The solution to the declining productivity of Kenya’s potato industry lies in adoption of climate resilience-enhancing strategies. These include intensive potato cropping systems, development of new crop varieties and soil moisture management in drier climates. The increasing climate variability and the prevalent bimodal rainfall patterns make soil moisture management the most viable option. This can be achieved easily through adoption of irrigation.

The rapidly expanding irrigation in Kenya offers opportunity to improve potato productivity, improve tuber yield and quality, and ensure supply of good quality seeds. Irrigation positively affects the entire potato value chain, and thus holds the key to reversing the current trends and rejuvenating the country’s potato industry. Irrigation is a multi-pronged enabler in the potato value chain with great potential in several ways: Research has shown that Kenya’s commercial varieties adapt well to irrigation and give high yields of good market value, even in hot climates.

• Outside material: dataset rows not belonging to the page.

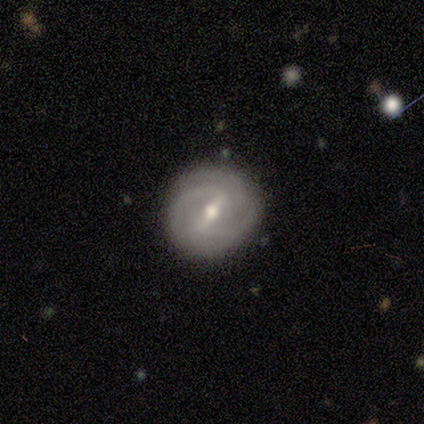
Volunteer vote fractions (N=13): smooth_or_featured: featured or disk (p=0.54) [alt: smooth p=0.38]
disk_edge_on: no (p=1.00)
bar: weak (p=0.57) [alt: strong p=0.29]
has_spiral_arms: yes (p=0.71) [alt: no p=0.29]
spiral_winding: tight (p=0.60) [alt: medium p=0.20]
spiral_arm_count: 2 (p=0.40) [tied with: can't tell p=0.40]
bulge_size: moderate (p=0.71) [alt: small p=0.29]
merging: none (p=0.92) [alt: minor disturbance p=0.08]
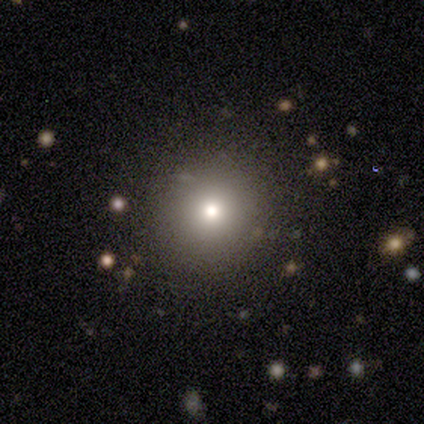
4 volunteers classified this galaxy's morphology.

In fact, the World Potato Council has identified regions with dry climate, high solar radiation and irrigation water as having a comparative advantage for potato production. Further, tuber size uniformity, which are key quality parameters in potato marketing are assured in irrigated systems more than in rain-fed production systems. Irrigation, therefore, has the potential for helping bridge the seed deficit and thus save the potato industry the time and money spent on outsourcing quality seeds. The fact that Kenya’s irrigation development is characterized by rapid expansion in hot and dry climates, therefore, offers relief and provides a great opportunity for the potato industry to take a transformative trajectory of production that will in turn stimulate large-scale processing for local and export markets.

The National Irrigation Authority is a strategic partner in Kenya’s potato farming. The rapidly expanding irrigation sub-sector in Kenya creates new frontiers for the industry to exploit irrigated potato production. Irrigated seed production in these areas is particularly a potential low-hanging fruit for the industry.